Ф.К. Сологубу (Ответ)
Ментона, апрель, 1913 г.
В ту пору их противостояние не достигло еще крайней точки, со временем Зинаида Гиппиус начала писать о своем коллеге более ядовито, но при этом с блеском и с долей правды. Вот, к примеру, как пишет она о взаимоотношениях Северянина с Брюсовым:
«У очень многих людей есть "обезьяны". Возможно даже, что есть своя у каждого мало-мальски недюжинного, только не часто их наблюдаешь вместе. Я говорю об "обезьяне" отнюдь не в смысле подражателя. Нет, но о явлении другой личности, вдруг повторяющей первую, отражающей ее в исковерканном зеркале. Это исковерканное повторение, карикатура страшная, схожесть — не всем видны. Не грубая схожесть. На больших глубинах ее истоки. "На мою обезьяну смеюсь", — говорит в "Бесах" Ставрогин Верховенскому. И действительно, Верховенский, маленький, суетливый, презренно мелкий и гнусный, — "обезьяна" Иван-Царевича, Ставрогина. Как будто и не похожи? Нет, похожи. Обезьяна — уличает и объясняет.
Для Брюсова черт выдумал (а черт забавник тонкий!) очень интересную обезьяну. Брюсов — не Ставрогин, не Иван-Царевич, и обезьяна его не Верховенский. Да и жизнь смягчает резкости.
Брюсовская обезьяна народилась в виде Игоря Северянина.
Можно бы сделать целую игру, подбирая к чертам Брюсова, самым основным, соответственные черточки Северянина, соответственно умельченные, окарикатуренные. Черт даже перестарался, слишком их сблизил, слишком похоже вылепил обличительную фигурку. Сделал ее тоже "поэтом". И тоже "новатором", "создателем школы" и "течения"... через 25 лет после Брюсова.
Что у Брюсова запрятано, умно и тщательно заперто за семью замками, то Игорь Северянин во все стороны как раз и расшлепывает. Он ведь специально и создан для раскрытия брюсовских тайн. Огулом презирает современников, но так это начистоту и выкладывает, не боясь, да и не подозревая смешного своего при этом вида. Нисколько не любит и не признает "никаких Пушкиных", но не упускает случая погромче об этом заявить, даже надоедает с заявлениями. Однако от гримасы на Брюсова и тут вполне воздержаться не может: если Брюсов "считал нужным" любить Пушкина и Тютчева, то Игорь "признает"...

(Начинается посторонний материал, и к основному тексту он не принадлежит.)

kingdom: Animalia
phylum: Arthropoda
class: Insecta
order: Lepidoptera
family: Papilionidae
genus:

Мирру Лохвицкую (благо, и она умерла). Но верен себе и опять выдает некую тайну: Брюсов мог бы, но ни разу не сказал: "Хороши вы, не признающие меня и Тютчева" или "меня и Пушкина". Игорь же, ругая на чем свет стоит "публику", читающую и почитающую каких-то поэтов, поясняет:
А я и Мирра — в стороне!
"Европеизм" Брюсова отразился в Игоре, перекривившись, в виде коммивояжерства. Так прирожденный коммивояжер, еще не успевший побывать в людях, пробавляется пока что "заграничными" словцами: "Они свою образованность показать хочут", — сказала чеховская мещаночка.
Игорь, как Брюсов, знает, что "эротика" всегда годится, всегда нужна и важна. "Вы такая экстазная, вы такая вуальная..." — старается он, — тоже с большим внутренним равнодушием, только надрыв Брюсова и страшный покойницкий холод его "эротики" — у Игоря переходит в обыкновенную температуру, ни теплую, ни холодную, "конфетки леденистой".
Главное же, центральное брюсовское, страсть, душу его сжегшую, Игорь Северянин не преминул вынести на свет Божий и определить так наивно-точно, что лучше и выдумать нельзя:
Брюсовское "воздыхание" всей жизни преломилось в игоревское "достижение". <...>
Обезьяна Брюсова, конечно, нетерпелива. Где-то, чуть не в том же стихотворении "я гений", она объявляет, что дала себе для "повсесердного утверждения" гениальности годичный срок:
...сказал: я буду!
Год отсверкал, и вот — я есть!
Ужели что-нибудь изменится, если мы докажем бытие Игоря Северянина и в этом году сомнительным, а в сверкании последующих — превратившимся в полное небытие?